# Baked Beans from dry beans?



## smokeymose (Mar 13, 2021)

Good morning.
I've always used canned pork & beans to make up baked beans, but with the Mrs's new restrictions the canned stuff just has too much Sodium. 
I'm getting ready to try making it using dry kidney beans instead. 
Any suggestions?


----------



## bill ace 350 (Mar 13, 2021)

smokeymose said:


> Good morning.
> I've always used canned pork & beans to make up baked beans, but with the Mrs's new restrictions the canned stuff just has too much Sodium.
> I'm getting ready to try making it using dry kidney beans instead.
> Any suggestions?


Can't help, but you beat me to the question!


----------



## tropics (Mar 13, 2021)

Put some Baking Soda in the water it will help tenderize them.
Richie


----------



## Steve H (Mar 13, 2021)

Yup! And if you have a instant pot. It is super easy. I've used this recipe many times for my drunkin beans.  And you can adjust as you wish.








						Instant Pot Baked Beans
					

This AMAZING Instant Pot Baked Beans recipe uses dry beans, and there's no soaking required. Tender cooked beans with bacon, onion and bell pepper in a delicious sweet and smokey sauce. I'm confidant this easy baked beans recipe will become a staple at your summer BBQ's!
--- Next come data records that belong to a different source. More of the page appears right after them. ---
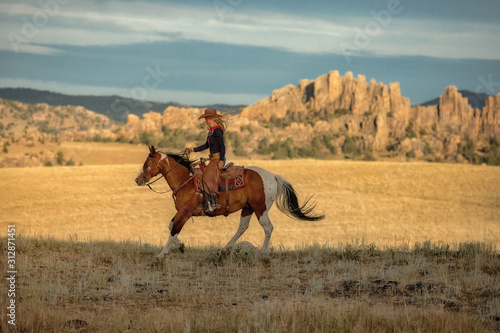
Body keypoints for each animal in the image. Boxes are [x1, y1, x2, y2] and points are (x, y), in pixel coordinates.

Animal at [136, 144, 324, 258]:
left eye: (146, 163)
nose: (138, 179)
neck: (186, 181)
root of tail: (273, 176)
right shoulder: (182, 213)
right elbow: (171, 227)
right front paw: (181, 246)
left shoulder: (185, 212)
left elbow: (173, 231)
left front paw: (161, 254)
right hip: (248, 208)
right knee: (243, 227)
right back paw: (225, 249)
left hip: (260, 208)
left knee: (268, 228)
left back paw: (263, 253)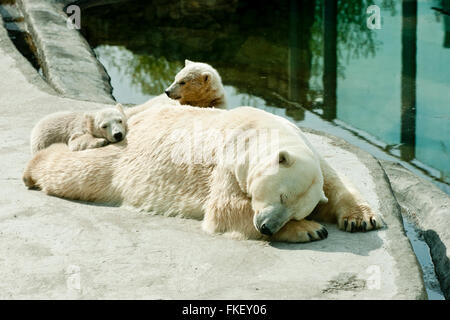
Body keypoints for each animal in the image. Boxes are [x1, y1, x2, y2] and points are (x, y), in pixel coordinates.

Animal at [21, 105, 380, 242]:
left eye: (295, 208)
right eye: (281, 195)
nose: (266, 227)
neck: (259, 132)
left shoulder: (313, 155)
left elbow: (337, 182)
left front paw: (362, 218)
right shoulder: (228, 162)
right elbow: (225, 210)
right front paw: (312, 230)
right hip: (121, 153)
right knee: (79, 172)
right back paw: (33, 170)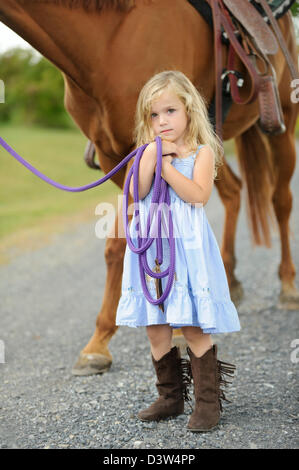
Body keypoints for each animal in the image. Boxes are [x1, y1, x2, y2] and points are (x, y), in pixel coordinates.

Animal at [0, 0, 298, 374]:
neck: (107, 40)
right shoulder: (116, 158)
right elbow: (122, 244)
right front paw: (98, 343)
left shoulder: (142, 150)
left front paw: (176, 327)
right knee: (233, 192)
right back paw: (230, 280)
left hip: (282, 125)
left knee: (281, 201)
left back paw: (287, 285)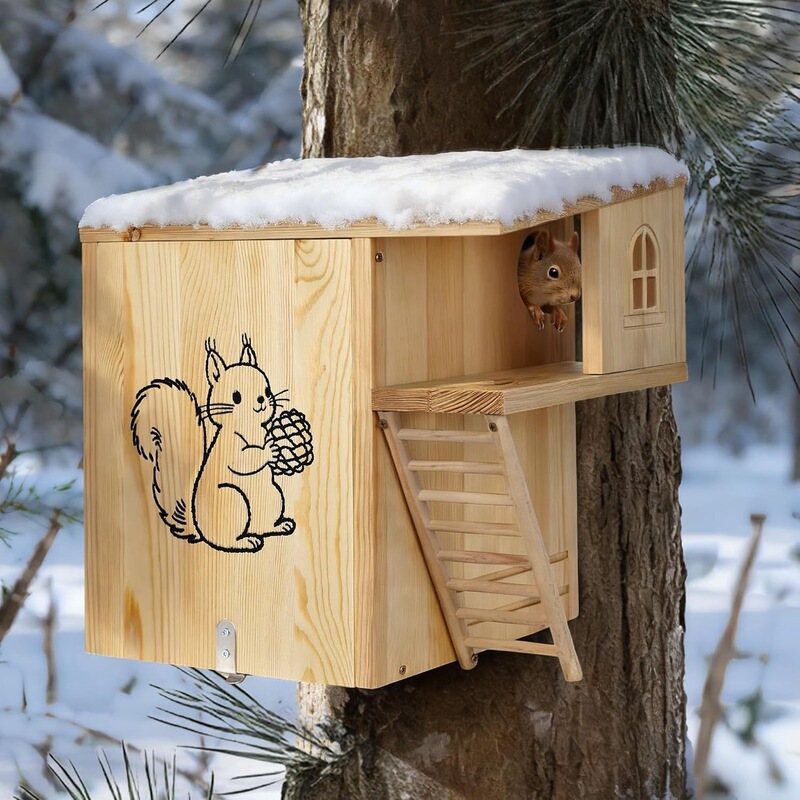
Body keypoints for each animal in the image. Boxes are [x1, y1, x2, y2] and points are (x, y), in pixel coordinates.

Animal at [131, 335, 313, 553]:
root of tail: (200, 529)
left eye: (267, 390)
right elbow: (243, 459)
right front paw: (270, 449)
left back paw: (279, 526)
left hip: (273, 495)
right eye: (236, 396)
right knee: (226, 540)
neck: (249, 427)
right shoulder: (230, 446)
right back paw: (246, 542)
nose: (262, 400)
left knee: (264, 526)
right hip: (233, 500)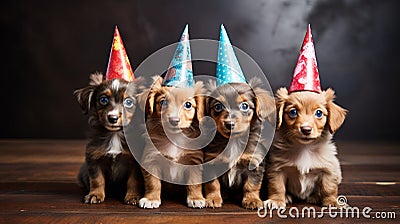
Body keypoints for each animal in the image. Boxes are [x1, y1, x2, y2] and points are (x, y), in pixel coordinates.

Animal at [74, 73, 143, 205]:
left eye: (128, 102)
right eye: (103, 100)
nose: (113, 118)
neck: (115, 134)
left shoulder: (135, 163)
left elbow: (134, 181)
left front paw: (133, 196)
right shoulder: (94, 158)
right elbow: (97, 179)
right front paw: (95, 195)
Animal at [138, 75, 206, 208]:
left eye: (188, 105)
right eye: (163, 102)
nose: (174, 120)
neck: (174, 138)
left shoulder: (194, 161)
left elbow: (194, 182)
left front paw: (195, 198)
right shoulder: (151, 160)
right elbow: (153, 183)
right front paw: (151, 199)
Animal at [203, 77, 276, 210]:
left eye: (244, 106)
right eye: (218, 106)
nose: (229, 124)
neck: (234, 141)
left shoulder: (254, 163)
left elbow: (251, 185)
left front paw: (252, 200)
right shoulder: (211, 163)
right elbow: (213, 184)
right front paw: (213, 199)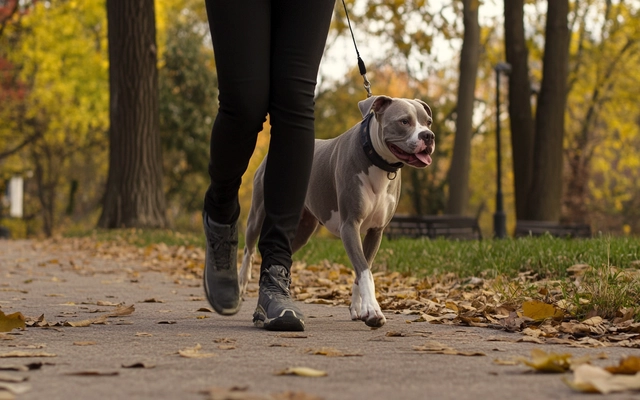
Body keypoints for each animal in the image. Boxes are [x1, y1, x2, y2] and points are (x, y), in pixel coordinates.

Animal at [239, 95, 436, 326]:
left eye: (428, 122)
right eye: (404, 121)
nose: (428, 135)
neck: (376, 161)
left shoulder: (375, 231)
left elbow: (362, 270)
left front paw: (359, 308)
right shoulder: (349, 225)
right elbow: (365, 271)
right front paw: (373, 310)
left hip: (304, 228)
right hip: (257, 214)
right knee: (249, 250)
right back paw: (241, 287)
If you could only pick...




					tastesbetterfromscratch.com


----------



## smokeymose (Mar 13, 2021)

Steve H said:


> Yup! And if you have a instant pot. It is super easy. I've used this recipe many times for my drunkin beans.  And you can adjust as you wish.
> 
> 
> 
> ...


Thanks, Steve. We have an Instant Pot we got for Christmas a couple of years ago that has been used exactly 3 times. I may get it out and re-read the instructions...


----------



## smokeymose (Mar 13, 2021)

tropics said:


> Put some Baking Soda in the water it will help tenderize them.
> Richie


While they're soaking, I assume? I didn't know about that. Thanks!


----------



## tropics (Mar 13, 2021)

smokeymose said:


> While they're soaking, I assume? I didn't know about that. Thanks!


While they are cooking the higher PH helps soften the beans.
Richie


----------



## smokeymose (Mar 13, 2021)

Thanks, Richie!


----------